Work task ▸ Copy out the material below word for word, leaving out the pictures.

[Data segment]

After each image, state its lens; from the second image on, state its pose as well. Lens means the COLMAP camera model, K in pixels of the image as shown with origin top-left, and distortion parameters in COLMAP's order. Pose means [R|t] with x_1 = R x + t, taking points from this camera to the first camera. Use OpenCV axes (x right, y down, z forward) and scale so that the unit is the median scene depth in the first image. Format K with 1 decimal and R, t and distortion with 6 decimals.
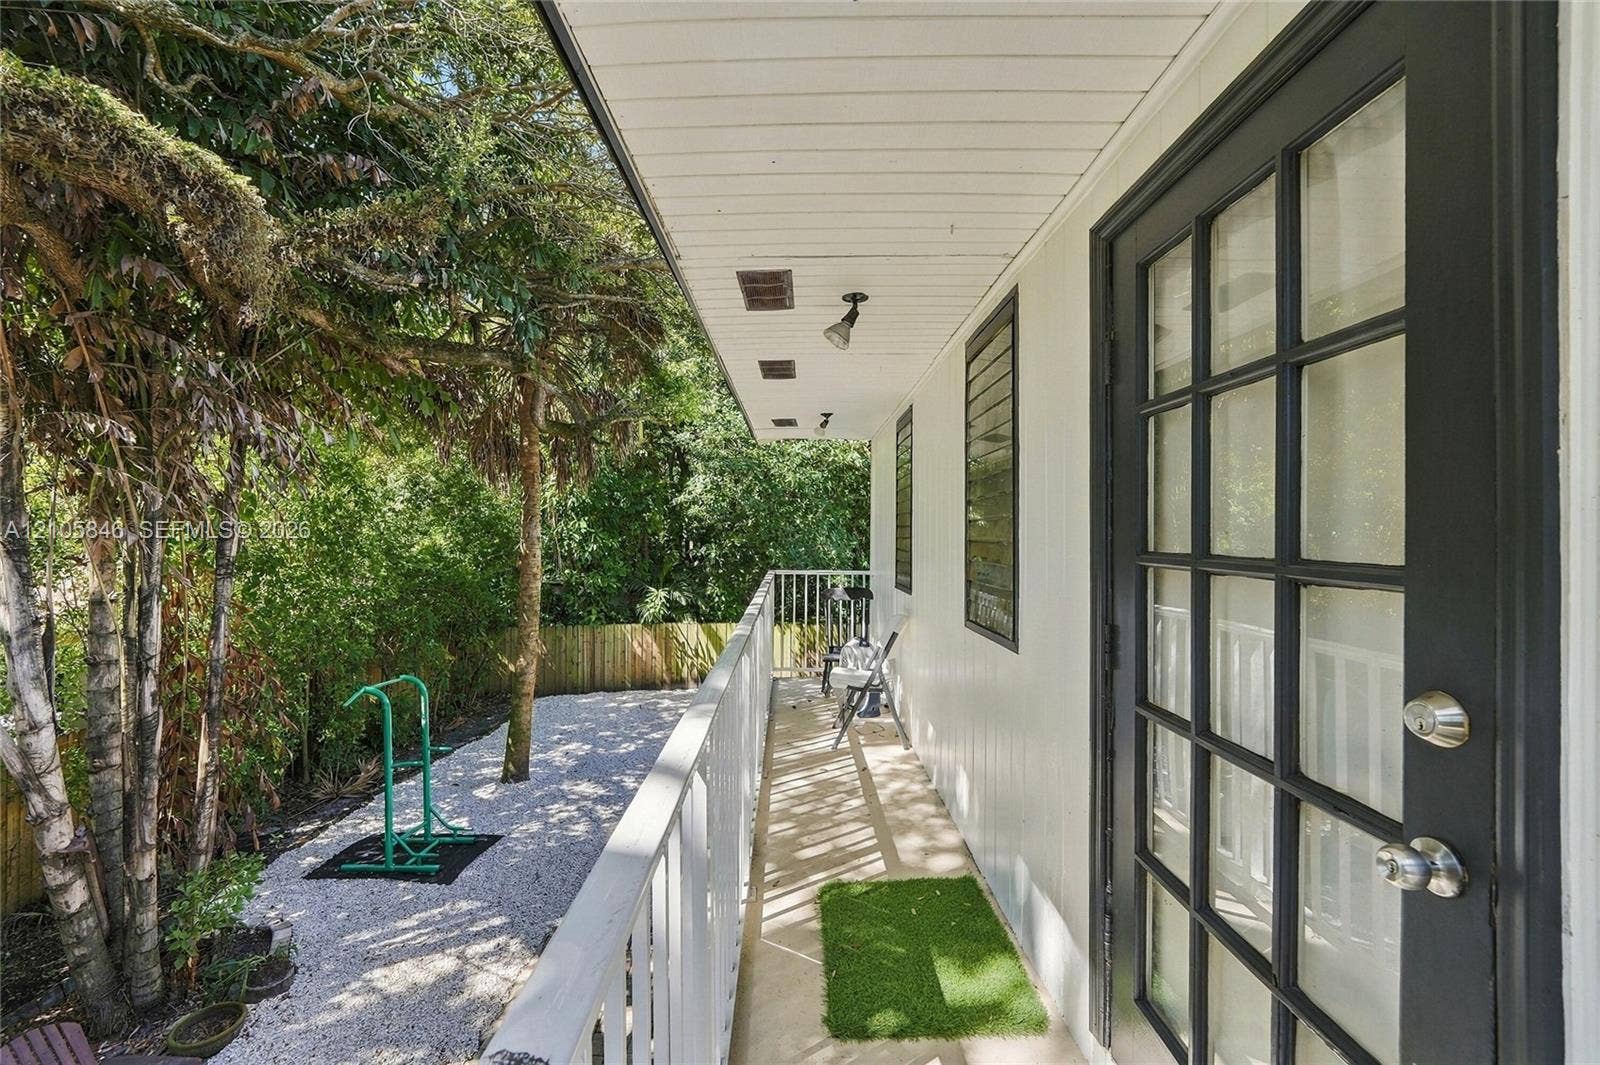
lens RADIAL K [[631.3, 0, 800.6], [0, 631.3, 533.6], [0, 0, 1]] dist [-0.002088, -0.000004]
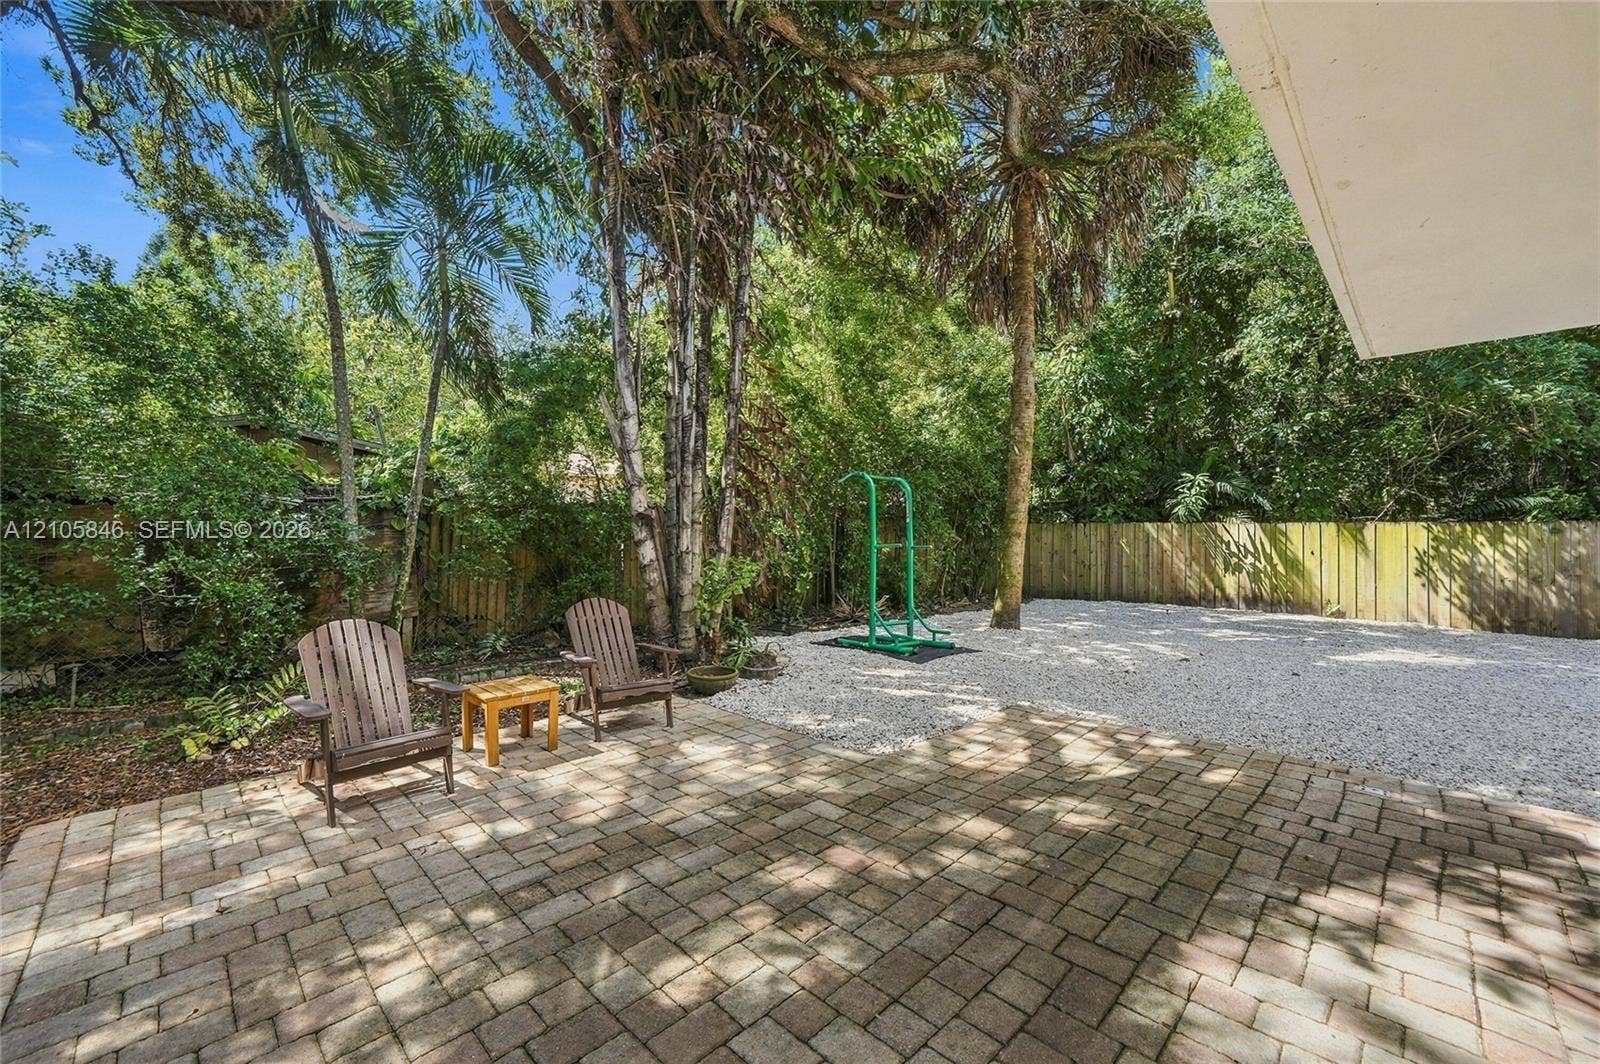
lens RADIAL K [[631.3, 0, 800.6], [0, 631.3, 534.5], [0, 0, 1]] dist [-0.002088, -0.000004]
pose [[0.697487, 0.003933, -0.716587, -0.010326], [0.001747, 0.999973, 0.007188, 0.463721], [0.716595, -0.006265, 0.697461, 0.283080]]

[/Data segment]

Response to the exercise ▸
After each image, state its lens; from the second image on, state its pose as well. Lens means the COLMAP camera model, K in pixels of the image as shown with origin top-left, and distortion parameters in COLMAP's order. Pose means [R|t] with x_1 = R x + t, taking points from this camera to the first camera. Use OpenCV axes (x right, y down, z forward) and scale so that the unit is the median scene depth in the first image. Format K with 1 decimal and R, t and distortion with 6 decimals.
lens RADIAL K [[631.3, 0, 800.6], [0, 631.3, 533.6], [0, 0, 1]] dist [-0.002088, -0.000004]
lens RADIAL K [[631.3, 0, 800.6], [0, 631.3, 534.5], [0, 0, 1]] dist [-0.002088, -0.000004]
pose [[0.697487, 0.003933, -0.716587, -0.010326], [0.001747, 0.999973, 0.007188, 0.463721], [0.716595, -0.006265, 0.697461, 0.283080]]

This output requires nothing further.